Audrey Azoulay, Directrice générale de l’UNESCO, présentait la semaine dernière la toute première norme mondiale sur l’éthique de l’intelligence artificielle, adoptée par les 193 États membres de l’UNESCO lors de la Conférence générale de l’organisation internationale. L’UNESCO avait souligné dès novembre 2019 la nécessité d’instaurer des cadres réglementaires au niveau national mais aussi international pour s’assurer que les technologies innovantes de l’IA puissent profiter à l’humanité entière. Cette recommandation, fruit du travail de 24 experts internationaux nommés le 11 mars 2020, fixe un cadre normatif mondial et donne à ses États membres la responsabilité de traduire ce cadre à leur niveau.

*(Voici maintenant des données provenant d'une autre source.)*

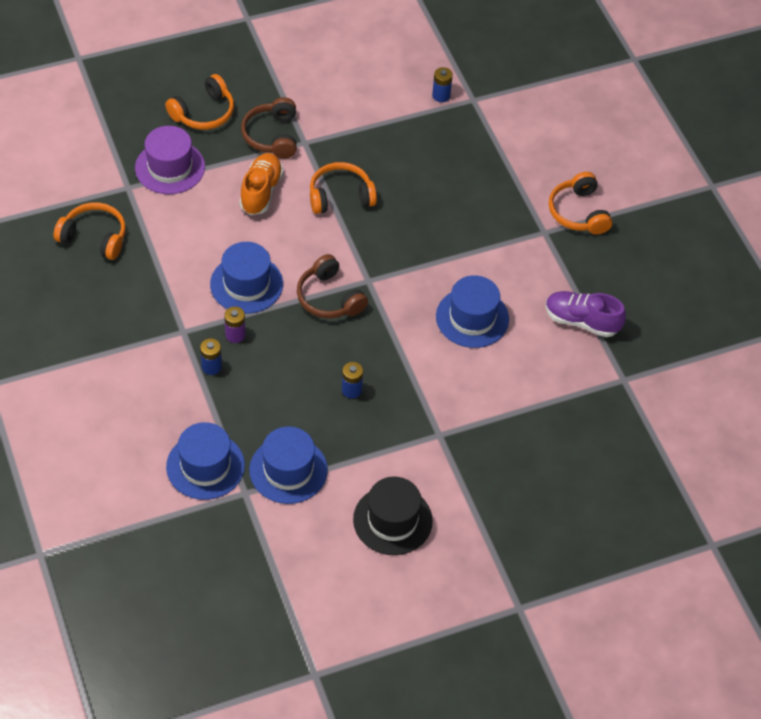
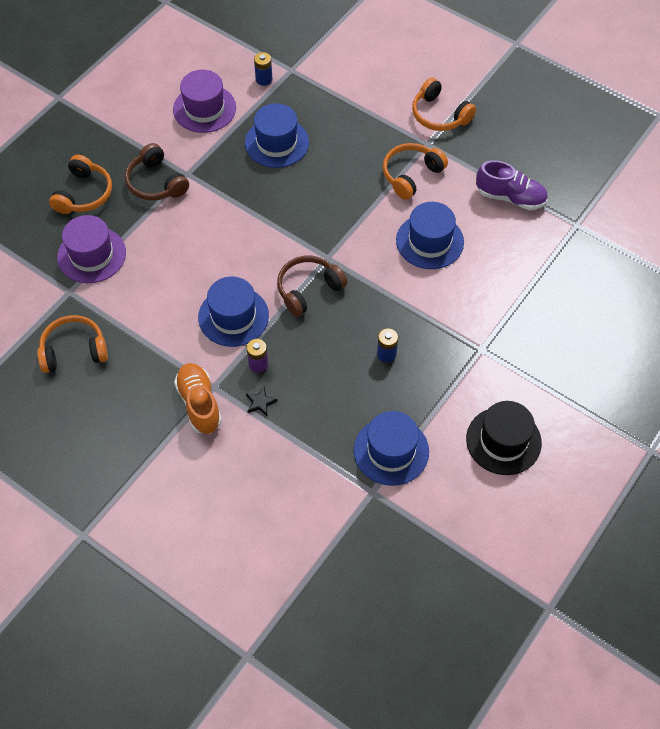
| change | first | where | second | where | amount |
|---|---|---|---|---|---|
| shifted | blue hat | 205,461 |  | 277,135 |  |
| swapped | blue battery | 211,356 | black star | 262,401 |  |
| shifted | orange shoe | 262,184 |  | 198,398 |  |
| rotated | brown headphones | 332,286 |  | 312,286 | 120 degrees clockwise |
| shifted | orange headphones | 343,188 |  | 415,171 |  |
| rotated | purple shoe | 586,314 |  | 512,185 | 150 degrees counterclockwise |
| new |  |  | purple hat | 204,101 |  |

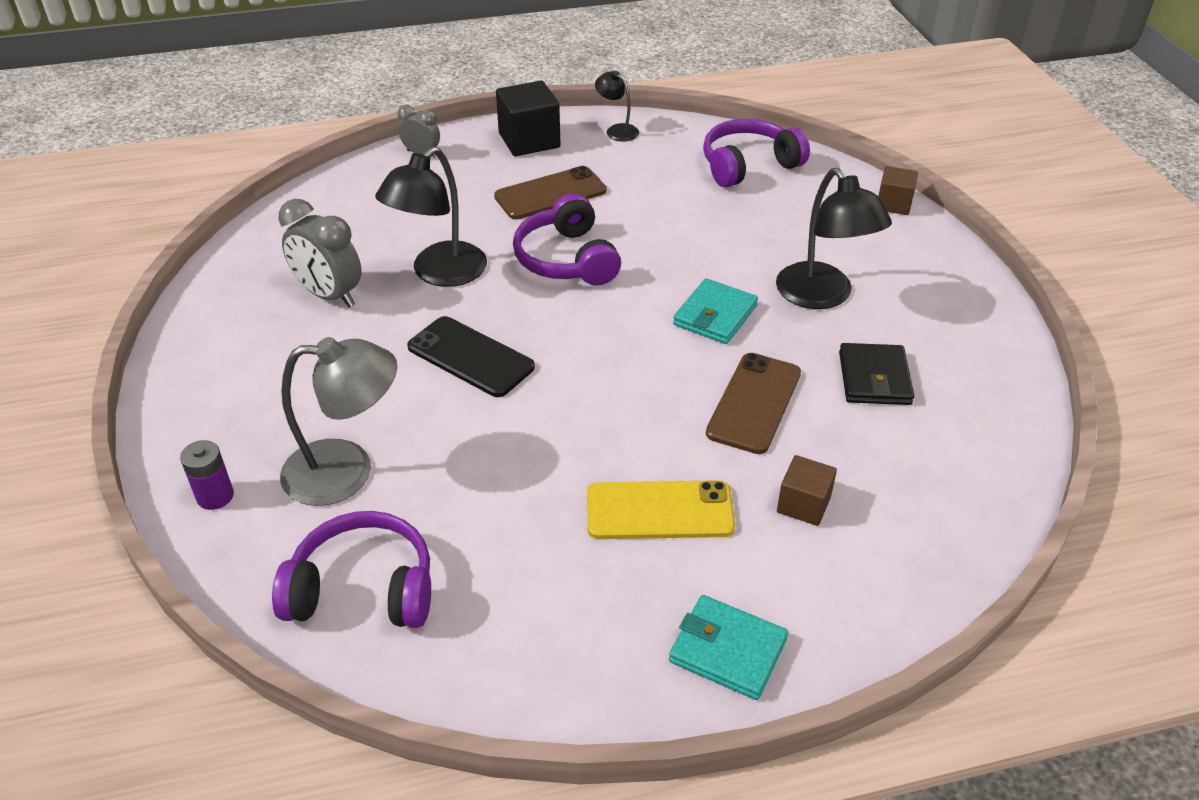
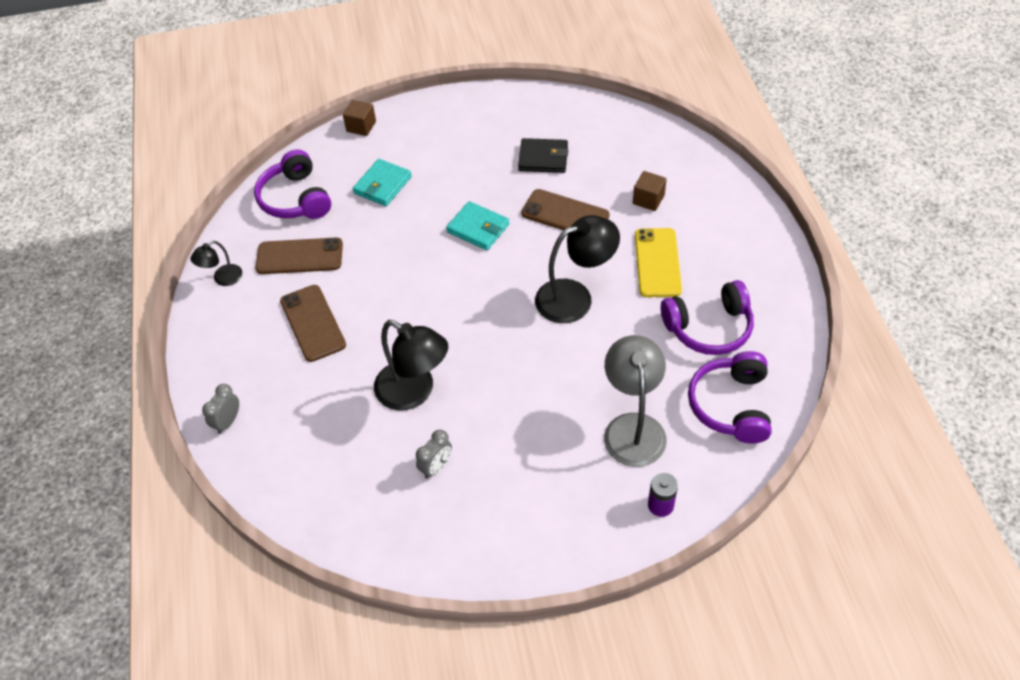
| change | first | where | second | where | amount |
|---|---|---|---|---|---|
| scaled | grey clock | 320,253 |  | 434,454 | x0.58 |
| gone | black phone | 471,356 |  |  |  |
| gone | black cube | 528,118 |  |  |  |
| shifted | purple headphones | 567,239 |  | 707,317 |  |
| shifted | turquoise wallet | 728,647 |  | 382,182 |  |
| shifted | black lamp | 834,238 |  | 577,269 |  |
| new |  |  | brown phone | 299,255 |  |

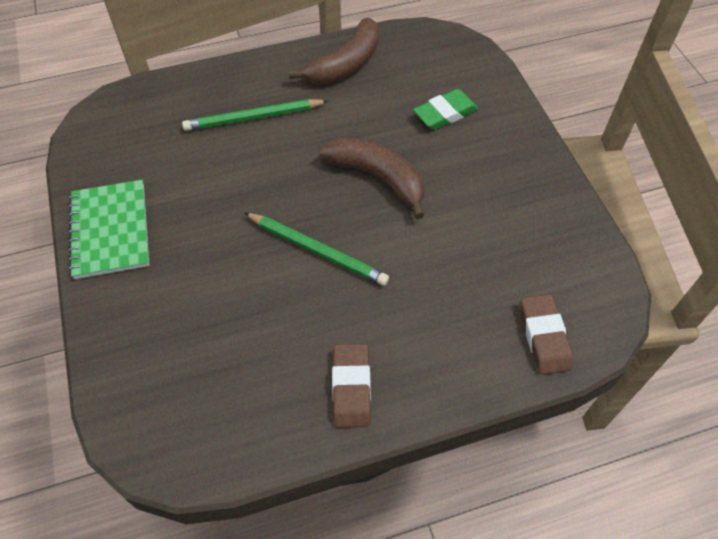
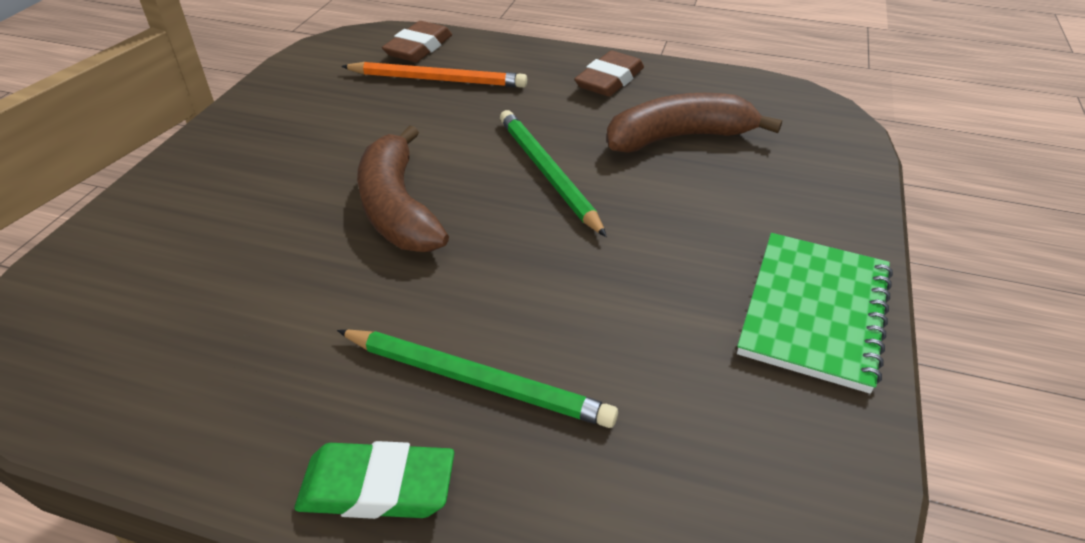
| change | first | where | second | where | amount |
|---|---|---|---|---|---|
| shifted | brown banana | 333,51 |  | 694,123 |  |
| shifted | green eraser | 445,109 |  | 374,480 |  |
| new |  |  | orange pencil | 434,75 |  |

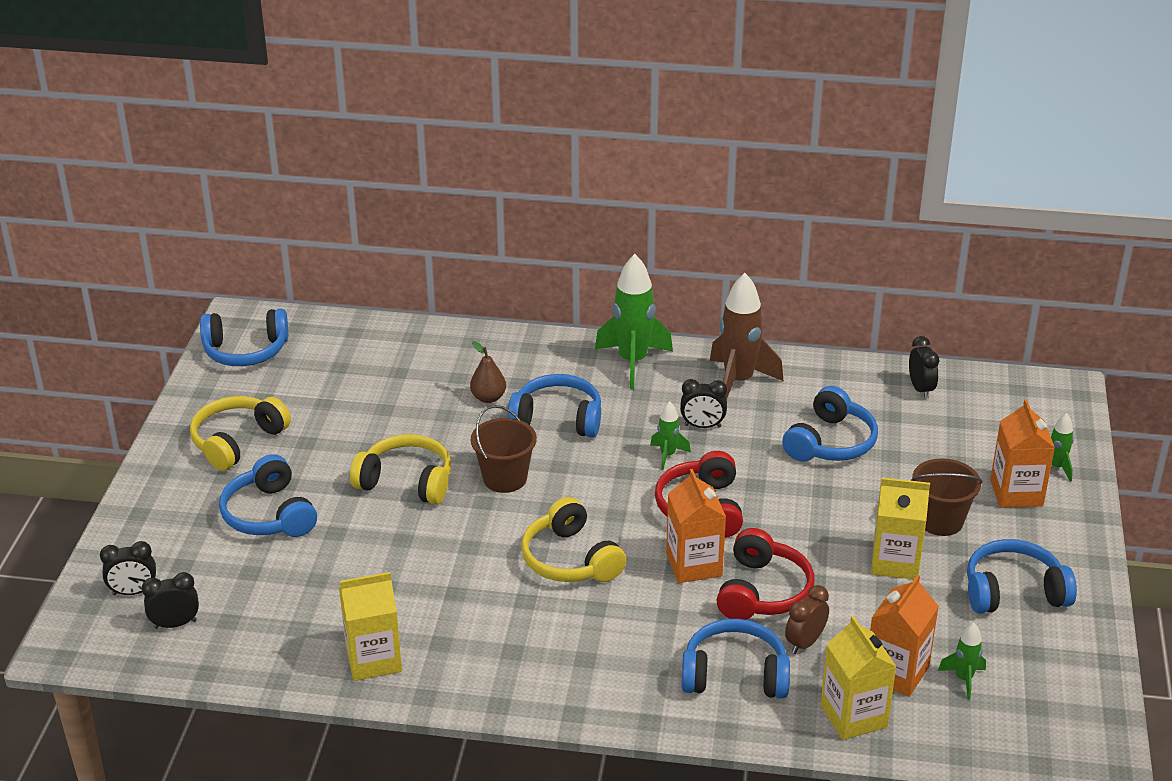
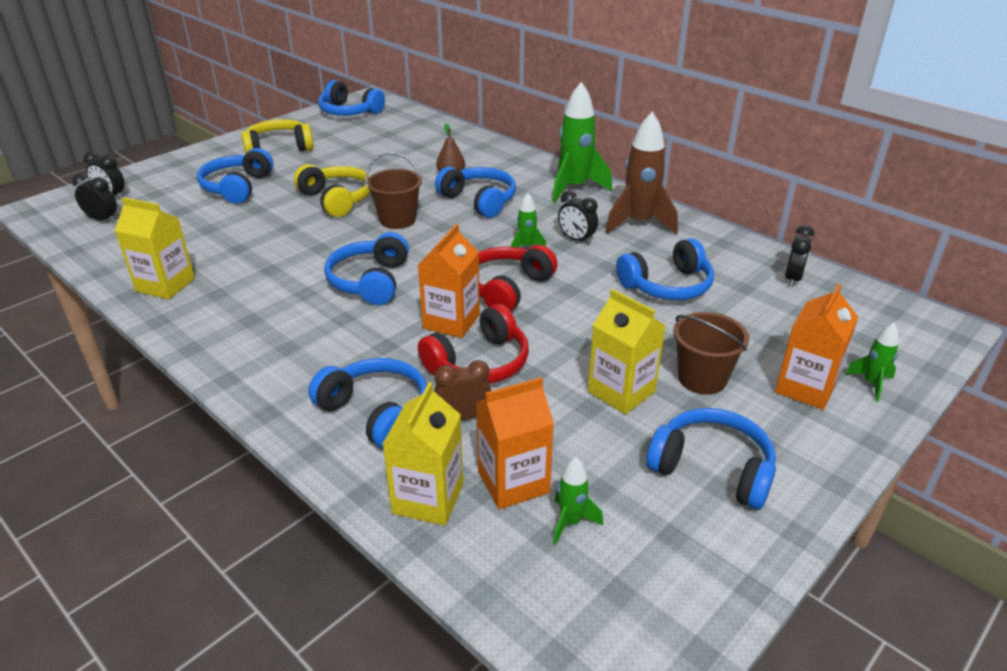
| change | first | where | second | where | amount |
|---|---|---|---|---|---|
| repainted | yellow headphones | 573,539 | blue headphones | 366,268 |  |

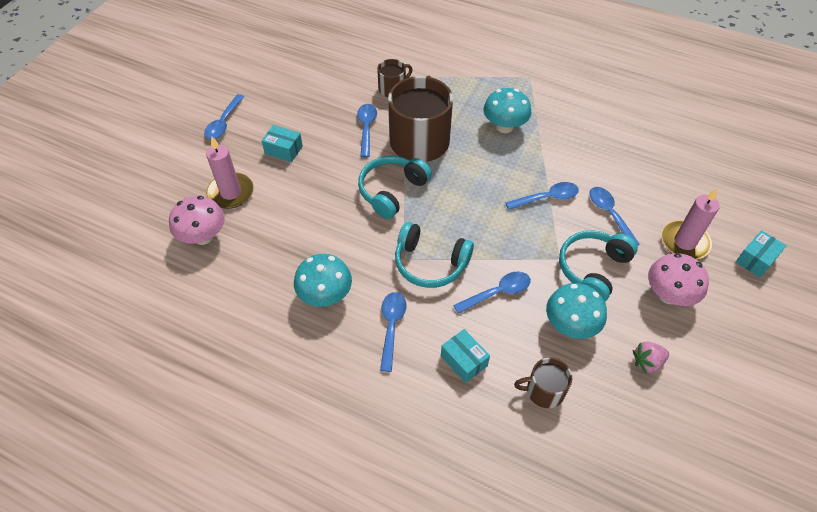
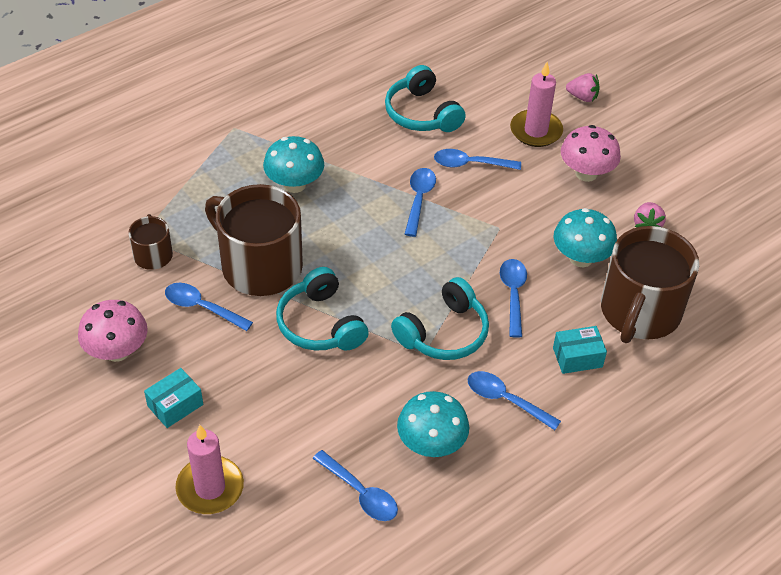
| change | first | where | second | where | amount |
|---|---|---|---|---|---|
| shifted | pink mushroom | 197,220 |  | 113,331 |  |
| shifted | blue spoon | 224,116 |  | 355,485 |  |
| scaled | brown mug | 543,383 |  | 650,284 | x2.05 |
| shifted | turquoise headphones | 598,265 |  | 425,98 |  |
| swapped | turquoise box | 761,254 | pink strawberry | 583,87 |  |

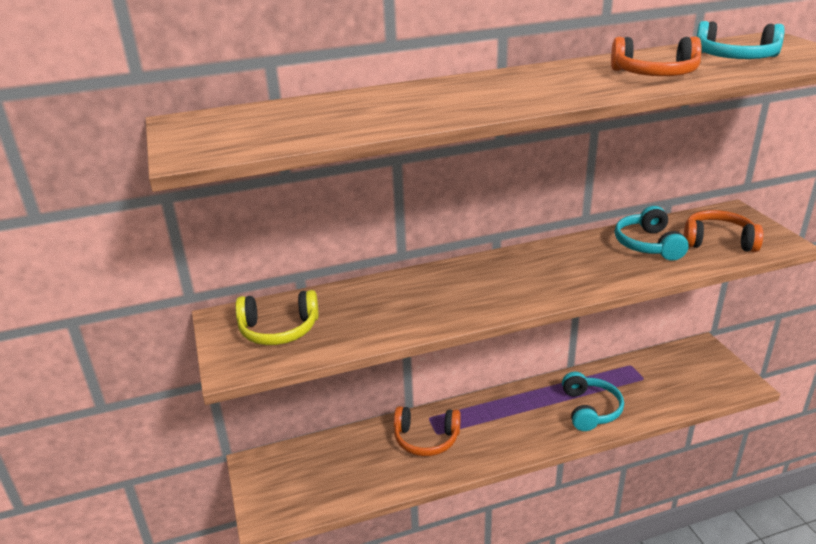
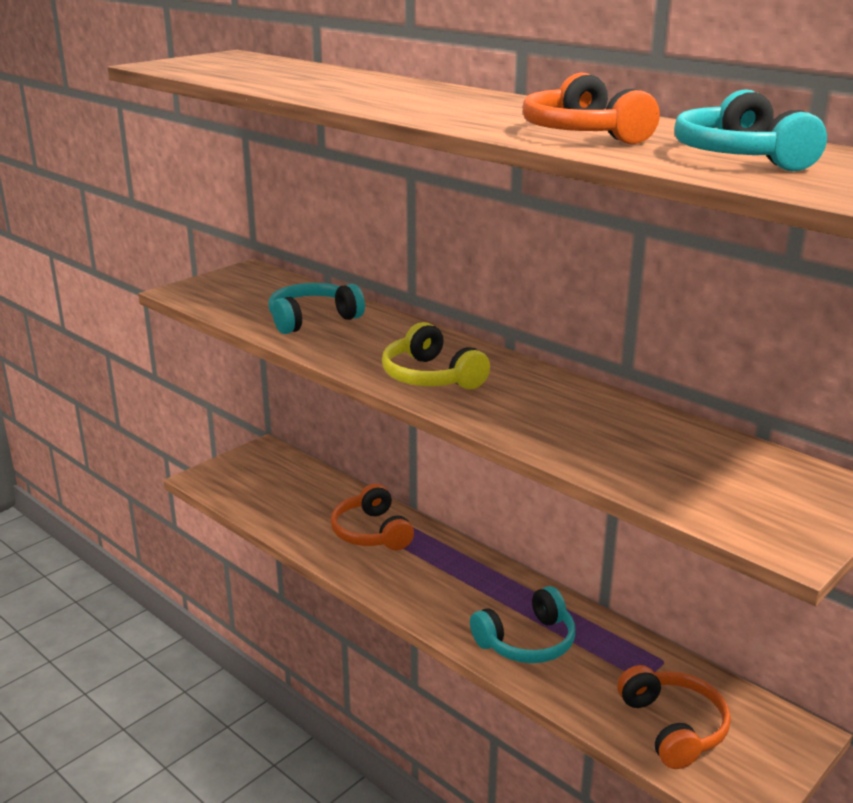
| change | first | where | second | where | amount |
|---|---|---|---|---|---|
| shifted | yellow headphones | 277,317 |  | 436,355 |  |
| shifted | turquoise headphones | 652,233 |  | 317,308 |  |
| shifted | orange headphones | 723,231 |  | 674,717 |  |

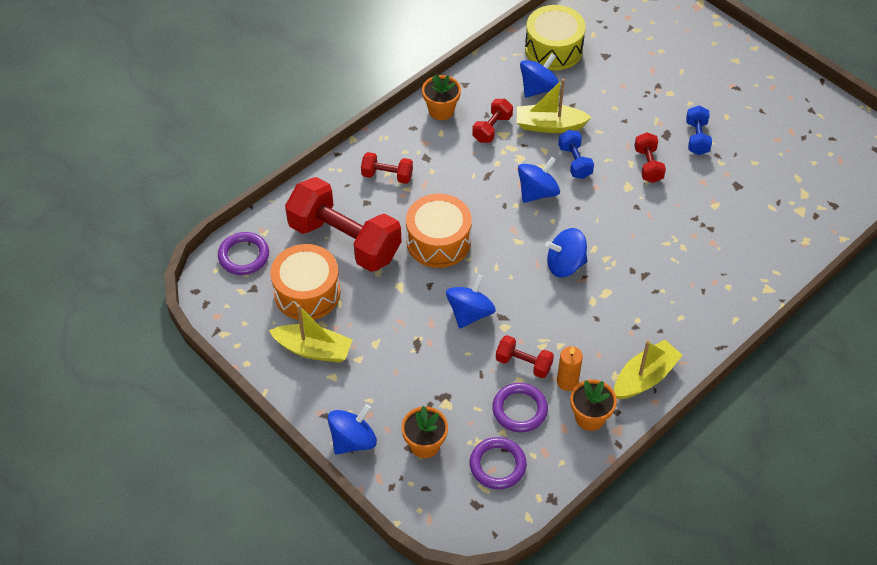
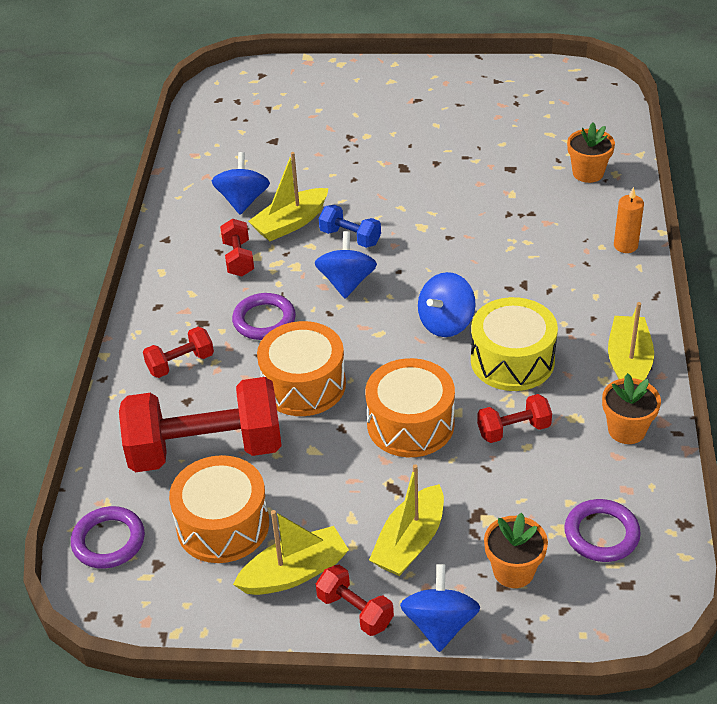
| change | first | where | second | where | amount |
|---|---|---|---|---|---|
| shifted | orange flower pot | 441,97 |  | 591,153 |  |
| swapped | blue spinning top | 471,301 | orange drum | 410,407 |  |
| shifted | purple ring | 520,408 |  | 264,316 |  |
| shifted | yellow drum | 555,37 |  | 514,344 |  |
| shifted | orange candle | 570,368 |  | 629,220 |  |
| shifted | red dumbbell | 650,157 |  | 355,600 |  |
| gone | blue dumbbell | 699,130 |  |  |  |
| new |  |  | yellow boat | 406,520 |  |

Lors de la dernière décennie, l’IA a connu un essor considérable. Les experts sont unanimes : l’humanité est au seuil d’une nouvelle ère et l’intelligence artificielle va transformer nos existences dans une mesure que nous ne pouvons imaginer. Cette transformation a déjà commencé et et l’IA s’est invitée dans de nombreux  secteurs dont la santé, l’éducation, la culture, la sécurité, la défense, etc. Omniprésente, elle s’est immiscée dans notre quotidien sans que nous en soyons forcément conscients via nos smartphones, GPS, véhicules autonomes, dans les outils de reconnaissance faciale, etc.

Les géants du web mais aussi de nombreux pays investissent désormais massivement dans l’IA. Elle participe d’ailleurs à la prise de décision des gouvernements et du secteur privé. Les technologies de l’IA ont permis des avancées considérables dans de nombreux domaines, elle permet aux scientifiques de mieux appréhender des problèmes cruciaux comme le changement climatique qui accroît la faim dans le monde (Madagascar en est malheureusement un exemple). Mais dans le même temps, de nombreux observateurs alertent sur les possibles dérives qu’elle pourrait entraîner : augmentation des préjugés sexistes et ethniques, menaces qui pèsent sur la vie privée, la dignité et la capacité d’agir, dangers concernant la surveillance de masse, etc.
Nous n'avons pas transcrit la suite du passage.